# English translation of "darne de poisson"?



## AlexR (Aug 30, 2005)

I've done some Web searching before posting.

According to this site:
http://www.recipestogo.com/glossary/glossaryD.html

The appropriate word is "transvere slice" (which I find preferable to another reference to "cross slice").

Does this seem normal or usual to you?

TIA,
Best regards,
Alex R.


----------



## Ishbel (Aug 30, 2005)

A darne of salmon looks almost diamond-shaped.  It is a popular cut sold by British fishmongers, but think it is a French term!


----------



## Michael in FtW (Aug 31, 2005)

According to Auguste Escoffier in his _Guide Culinaire_ (pub 1903) _*darne*_ means: "this is simply a large slice or cut, usually of salmon or other large fish." Of course, *poisson *means fish.

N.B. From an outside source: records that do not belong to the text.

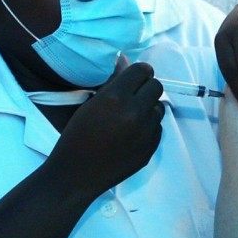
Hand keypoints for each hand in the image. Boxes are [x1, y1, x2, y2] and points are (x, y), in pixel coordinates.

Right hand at [47, 62, 163, 200]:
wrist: (77, 173)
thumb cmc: (77, 135)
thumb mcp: (91, 104)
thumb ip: (113, 84)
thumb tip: (126, 63)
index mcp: (116, 98)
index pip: (142, 71)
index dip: (139, 72)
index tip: (135, 77)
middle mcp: (135, 112)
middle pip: (156, 87)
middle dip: (146, 88)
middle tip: (134, 95)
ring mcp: (146, 132)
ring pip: (159, 108)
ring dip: (148, 108)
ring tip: (132, 116)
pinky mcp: (151, 147)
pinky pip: (158, 128)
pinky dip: (148, 127)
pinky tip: (133, 133)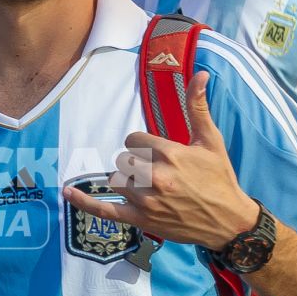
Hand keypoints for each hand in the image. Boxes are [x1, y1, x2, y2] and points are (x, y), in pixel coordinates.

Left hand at [65, 72, 255, 249]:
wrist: (229, 221)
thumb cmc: (220, 179)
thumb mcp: (211, 140)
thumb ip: (198, 107)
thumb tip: (199, 74)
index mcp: (170, 154)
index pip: (134, 139)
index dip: (142, 144)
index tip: (155, 152)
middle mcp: (156, 177)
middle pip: (123, 159)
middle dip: (135, 161)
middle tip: (154, 170)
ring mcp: (147, 200)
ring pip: (116, 180)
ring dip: (126, 180)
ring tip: (146, 184)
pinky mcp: (141, 220)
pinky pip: (105, 210)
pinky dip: (84, 203)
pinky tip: (67, 193)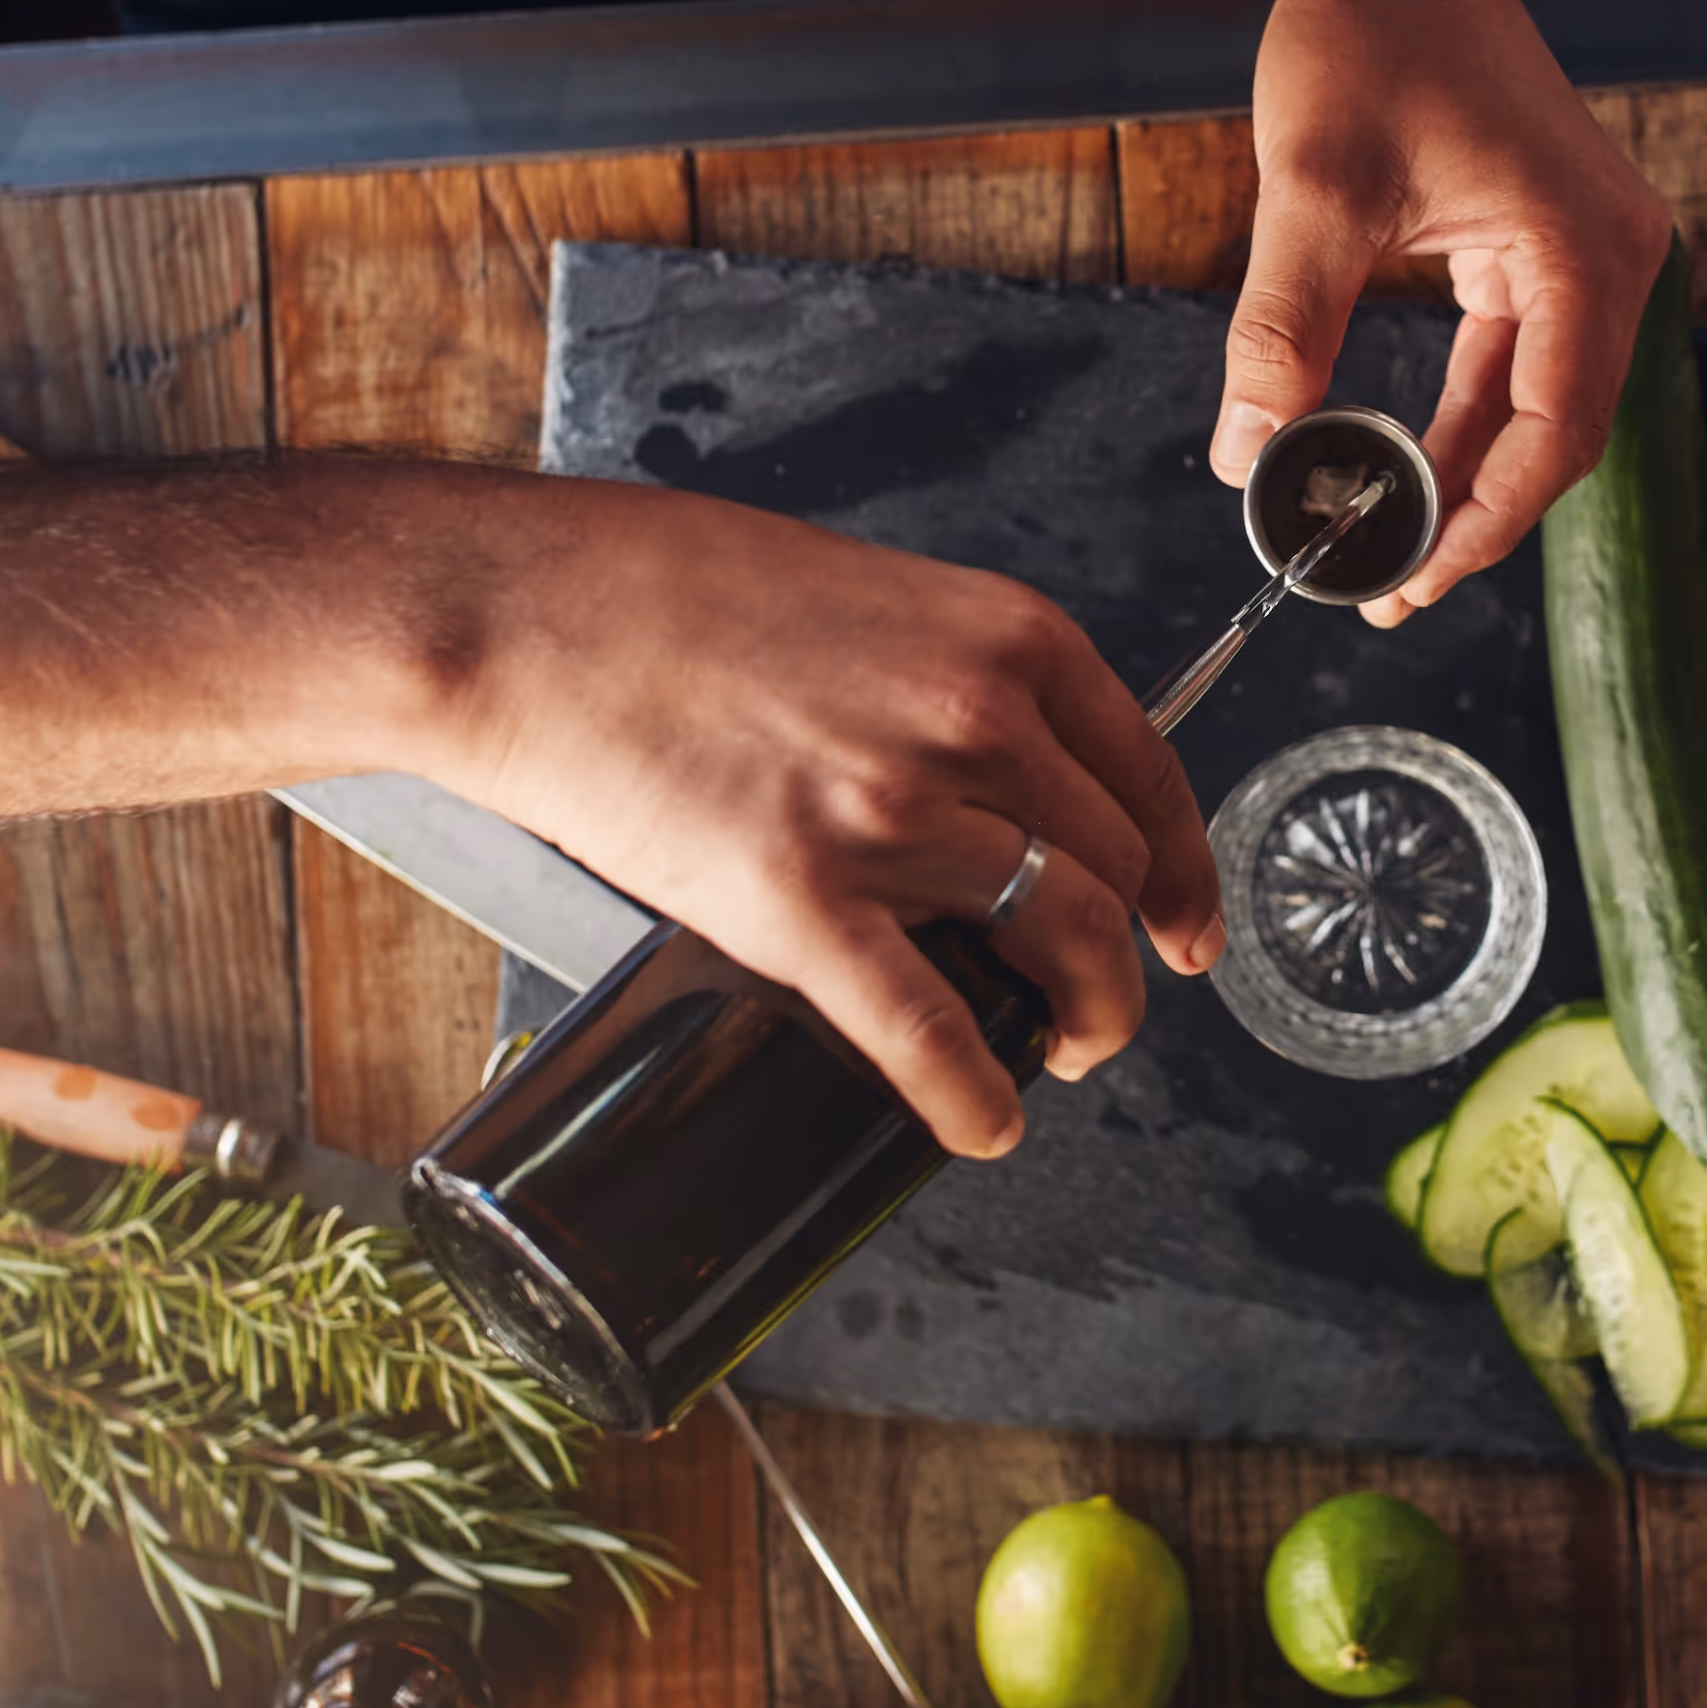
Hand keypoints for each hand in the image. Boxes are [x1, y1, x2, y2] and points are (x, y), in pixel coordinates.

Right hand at [426, 482, 1223, 1157]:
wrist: (522, 612)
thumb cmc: (659, 587)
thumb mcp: (859, 594)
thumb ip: (938, 674)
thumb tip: (977, 761)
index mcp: (1002, 637)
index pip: (1149, 771)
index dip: (1182, 866)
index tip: (1183, 920)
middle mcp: (975, 720)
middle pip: (1116, 867)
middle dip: (1129, 953)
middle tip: (1101, 996)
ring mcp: (894, 814)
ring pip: (1066, 941)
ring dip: (1090, 1018)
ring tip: (1067, 1052)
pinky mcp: (800, 900)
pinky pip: (930, 1028)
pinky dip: (976, 1093)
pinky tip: (987, 1121)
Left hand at [1216, 0, 1670, 618]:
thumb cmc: (1369, 32)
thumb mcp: (1312, 189)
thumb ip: (1283, 331)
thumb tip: (1247, 456)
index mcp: (1584, 249)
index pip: (1553, 431)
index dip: (1485, 521)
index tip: (1412, 577)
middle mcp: (1611, 256)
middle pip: (1558, 433)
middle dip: (1474, 516)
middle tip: (1389, 585)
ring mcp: (1586, 251)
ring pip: (1537, 405)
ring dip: (1466, 475)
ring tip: (1389, 548)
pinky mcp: (1545, 245)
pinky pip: (1516, 361)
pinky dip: (1464, 418)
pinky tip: (1402, 468)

Charles Fellows in his _The Culinary Handbook_ (pub 1904) defines darne as: "Name sometimes seen on a 'bills of fare'. It is a French word for slice, and is generally used in the term 'Darne de saumon' which is a salmon steak."

Jeff Smith (The Frugal Gourmet) in the updated and reprinted edition of Charles Fellow's original work _The Frugal Gourmet's Culinary Handbook_ (pub 1991) says: "A darne is any thick slice of raw fish."

Since "transvere slice" and "cross slice" mean the same thing ... it's just a big slice of fish from dorsal to pectoral (top to bottom) - not head to tail.


----------



## Paolita (Sep 10, 2005)

darne is just a nice way to say "piece" or cut. So, when you have darne de saumon it means a piece of salmon.


----------